By: Corey Holzer, Ph.D. CISSP
October 21, 2019
How to Use the Right Tool for the Job
By: Corey Holzer, Ph.D. CISSP
October 21, 2019
In 2003, a stock market analyst company I will call Stockhouse hired me as a freelancer to fix issues with the database at the heart of their business model and revenue streams. Every morning, their proprietary scripts imported millions of records from the Stock Exchange. The data was configured for research and analysis by their analysts and their customers’ use when navigating the Market.When Stockhouse hired me, the database server experienced crashes daily while importing the data from the Exchange. The crashes cost many working hours for their IT staff and wasted working hours for the analysts waiting on the data for analysis. The home-grown solution was a solution developed by a freelancer who was no longer on their payroll and unavailable.Even when the process ran to completion, it was slow. On average, the morning’s data import took two to three hours (2-3 hours) to process all the data and update all the tables in the application’s database. Within two weeks spent studying the problem and writing a new code, I stopped the crashing of the database. I found a way to reduce processing time for the millions of records to approximately 30 minutes a 600% improvement over the old code. Here is how I accomplished it.
- Research to Find the Cause – My search for a solution started with an analysis of their production server. While the server needed some software updates, its specifications were sufficient for the assigned tasks. Next, I looked at the system logs and database logs for any indicators as to the cause of the crashes and failed imports. The problem was immediately apparent. The PHP code in the home-grown tool created high processing overhead. It iterated through each record in the source file making changes line by line and storing the lines in memory until the final write to the database. This caused a massive spike in memory utilization and led to the database hanging until physical intervention by the IT staff.
- Understand the Task – I performed an extensive code review of the code used in Stockhouse’s web-based application. Simply put, it was a complete mess. It took a few days to understand the logic employed by the code.

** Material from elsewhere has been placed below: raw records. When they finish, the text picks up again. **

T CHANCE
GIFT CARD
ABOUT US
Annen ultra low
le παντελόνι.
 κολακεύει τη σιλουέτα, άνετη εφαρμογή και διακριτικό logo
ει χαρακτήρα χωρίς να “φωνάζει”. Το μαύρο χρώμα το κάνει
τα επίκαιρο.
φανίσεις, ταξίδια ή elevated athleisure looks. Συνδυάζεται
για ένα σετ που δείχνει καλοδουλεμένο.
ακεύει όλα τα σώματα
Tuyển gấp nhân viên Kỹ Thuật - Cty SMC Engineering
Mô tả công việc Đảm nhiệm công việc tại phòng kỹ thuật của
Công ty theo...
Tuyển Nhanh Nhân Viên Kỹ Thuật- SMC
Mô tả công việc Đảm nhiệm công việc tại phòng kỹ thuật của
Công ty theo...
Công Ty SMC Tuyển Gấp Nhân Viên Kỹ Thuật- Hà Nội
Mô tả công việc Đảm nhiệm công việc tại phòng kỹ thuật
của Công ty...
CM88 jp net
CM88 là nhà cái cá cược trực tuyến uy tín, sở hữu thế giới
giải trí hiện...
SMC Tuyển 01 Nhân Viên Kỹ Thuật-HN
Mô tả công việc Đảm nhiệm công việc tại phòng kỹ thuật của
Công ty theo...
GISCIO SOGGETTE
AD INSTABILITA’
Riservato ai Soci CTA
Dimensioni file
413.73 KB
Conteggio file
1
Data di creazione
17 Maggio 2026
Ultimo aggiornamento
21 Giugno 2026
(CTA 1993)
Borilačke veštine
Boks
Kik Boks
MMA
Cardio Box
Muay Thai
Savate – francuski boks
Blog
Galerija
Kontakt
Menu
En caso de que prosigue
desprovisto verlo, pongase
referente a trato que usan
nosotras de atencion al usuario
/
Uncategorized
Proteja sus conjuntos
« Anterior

Poor coding practices and almost no documentation in the form of either a technical review or commenting within the code made understanding the code very difficult. After many hours, I concluded to scrap the existing code and start over.
- Identify the Most Efficient Tool – At the time I worked on the project, I was very comfortable with PHP. Because of my experience, I knew anything I did in PHP would potentially run into similar issues. Particularly when dealing with a growing dataset. I chose to address the problem using the database’s SQL to perform all the heavy lifting. I love PHP but, in this situation, using PHP would be like asking a carpenter to use a screwdriver to hammer in a nail.
- Plan and then Execute the Plan in a Development Environment – I built a duplicate Database on the company’s staging server where I could develop without adding gasoline to the fire that was the production server. For the first few steps of the process, I used PHP to download the updates and to confirm the integrity of the downloaded file. I also employed a method for alerting the IT team when the script encountered an issue and stopped before making a single change to the live database. This eliminated most errors and reduced the response time for the IT team (and myself) to address issues.By employing the database’s SQL with its data-focused functionality for the remainder of the tasks; the new solution improved the integrity of the imported data, the stability of the database, and reduced the time to complete the process and make it ready for use by analysts and clients alike.
- Work Smartly and DO NOT Over Complicate the Task – I employed the following SQL functionality to fix the remaining problems:
- I used LOAD DATA INFILE to import the data for normalization in under 5 minutes.
- I used CREATE TEMPORARY TABLE FROM to copy the table structure in multiple tables needed to process the new data.
- I used subqueries to insert data into the temporary tables and to perform calculations for some of the new data fields in the temporary table.
- I ran several queries against the temporary tables to ensure all data was properly formatted.
- I moved existing tables (by changing the table names for faster rollback.
- Then I copied the table’s schema and migrated the production-ready data from the temporary table, making it available to analysts and clients.
- The script then notified the lead analyst about the data so he could review the data. If it was satisfactory, he could drop the backup of the old tables. Otherwise, he could roll back the import and start the SQL again.
- I used extensive commenting in the SQL script to explain each step. I provided a document explaining the overall process and how to troubleshoot and resolve any issues arising from unforeseen circumstances.
- Test the work thoroughly Before Moving Code to the Production Environment – After a few nights of automated processing on the staging server, I moved the code to the production server and tested everything again to ensure there were no issues. Stockhouse retained my services for a few months both to monitor the database and to work on new functionality. There were some issues in production, but those were issues beyond our control. Moreover, the problems were few and far between.
- Document Everything and be Thorough About it – Thorough documentation enabled Stockhouse’s internal staff to handle any future issues arising from changes in the format of the data file they received from the Exchange.